= John Harley (bishop, died 1558) =

English bishop

John Harley (died 1558) was an English bishop of Hereford. A strong Protestant, he was praised in verse by John Leland.

==Life==
He was probably born at Newport Pagnell, Buckinghamshire, according to Browne Willis. He was educated at Magdalen College, Oxford, of which he was probationer-fellow from 1537 to 1542. He graduated B.A. on 5 July 1536, and M.A. on 4 June 1540.

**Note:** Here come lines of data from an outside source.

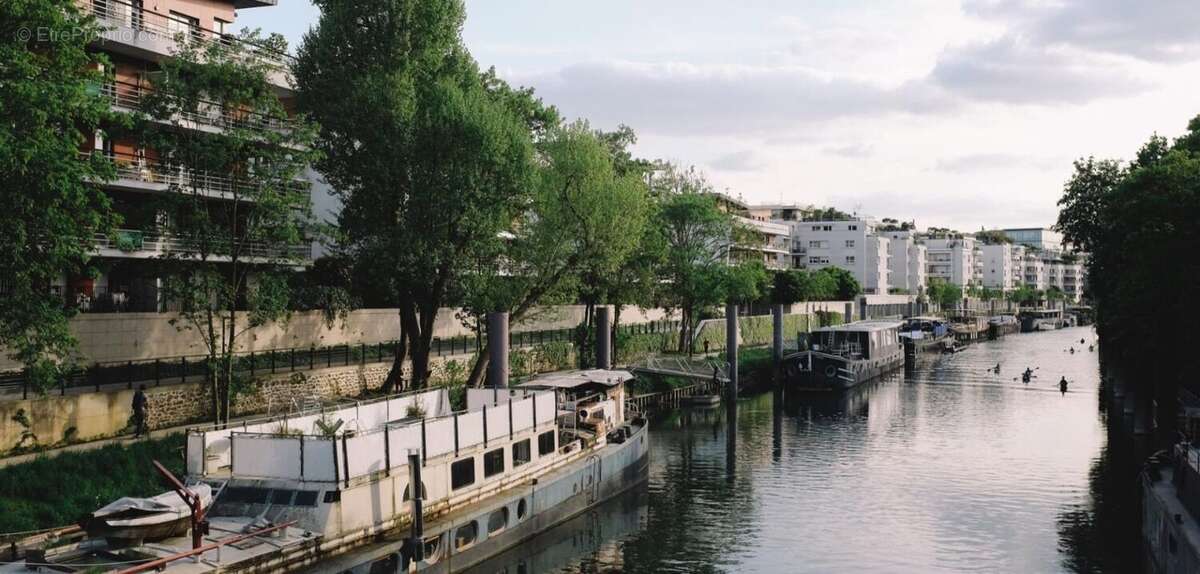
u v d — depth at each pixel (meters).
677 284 71.88
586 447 33.31
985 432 50.50
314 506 20.84
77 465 26.66
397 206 40.72
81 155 33.19
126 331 37.16
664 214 71.12
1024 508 33.84
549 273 46.38
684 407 60.12
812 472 40.03
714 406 60.78
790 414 57.53
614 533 30.84
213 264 36.28
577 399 35.78
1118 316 45.00
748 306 102.62
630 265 59.78
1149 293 39.56
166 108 30.28
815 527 31.42
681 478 38.88
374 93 37.94
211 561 18.52
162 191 39.47
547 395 30.33
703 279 71.56
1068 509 33.72
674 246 71.44
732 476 39.25
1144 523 29.16
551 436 30.44
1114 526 31.47
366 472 21.86
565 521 29.86
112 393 30.80
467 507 25.48
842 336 78.56
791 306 110.19
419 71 40.69
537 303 47.81
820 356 68.38
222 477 21.95
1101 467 40.94
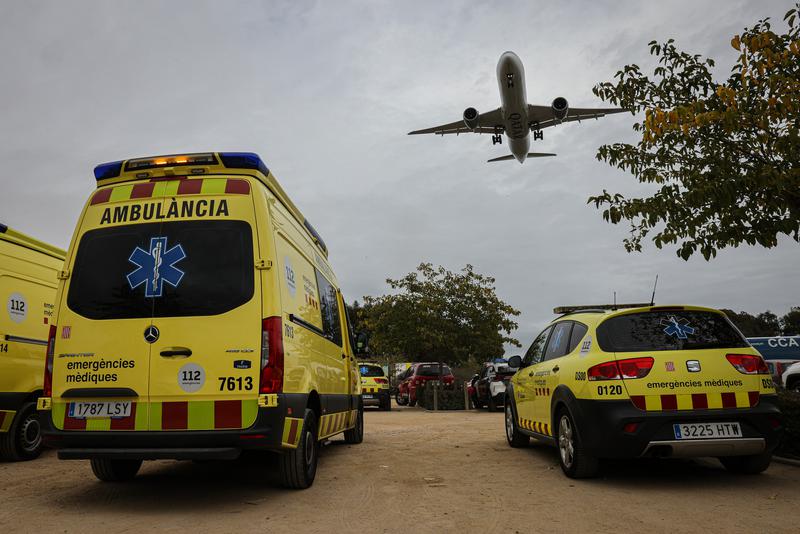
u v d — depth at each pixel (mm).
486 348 22688
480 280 23516
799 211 6887
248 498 5316
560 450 6328
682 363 5438
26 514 4766
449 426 12852
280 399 4832
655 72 8219
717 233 7285
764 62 6594
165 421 4785
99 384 4879
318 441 6254
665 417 5297
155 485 5949
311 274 6645
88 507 5008
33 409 7930
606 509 4746
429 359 25141
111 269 5094
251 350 4848
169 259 5055
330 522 4441
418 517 4574
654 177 7977
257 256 5039
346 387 8391
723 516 4461
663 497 5133
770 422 5379
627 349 5594
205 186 5230
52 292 8656
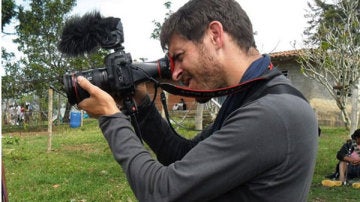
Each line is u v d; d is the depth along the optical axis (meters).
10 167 8.31
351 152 7.32
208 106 14.12
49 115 10.76
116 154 1.48
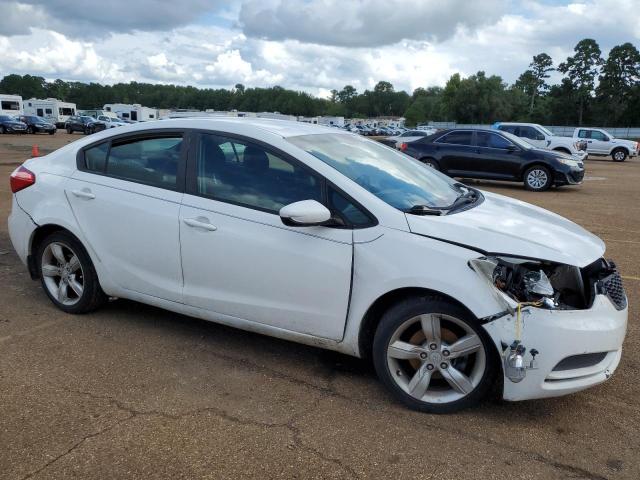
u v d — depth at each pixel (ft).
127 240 13.12
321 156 11.62
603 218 32.12
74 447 9.07
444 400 10.19
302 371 11.90
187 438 9.39
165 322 14.35
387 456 9.02
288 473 8.56
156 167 12.96
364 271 10.32
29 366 11.78
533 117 350.84
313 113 469.57
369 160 12.64
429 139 49.44
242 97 448.65
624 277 19.36
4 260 19.40
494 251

He was master of Magdalen School from 1542 to August 1548, when he became chaplain to John Dudley, 1st Earl of Warwick, and tutor to his children. During Lent 1547 he preached at St. Peter's-in-the-East, Oxford, a sermon against the pope. It alarmed the university authorities, and Harley was hastily summoned to London to be examined on a charge of heresy; but when the king's views became known he was speedily liberated.

He became rector of Upton-upon-Severn, Worcestershire, on 9 May 1550, being then B.D. and vicar of Kidderminster in the same county, and incumbent of Maiden Bradley, Wiltshire, on the following 30 September. Edward VI made him his chaplain in 1551, and sent him, along with five other chaplains known for their preaching, on an evangelising tour throughout England. In 1552 he was considered likely to succeed Owen Oglethorpe as president of Magdalen College, but he lost the election.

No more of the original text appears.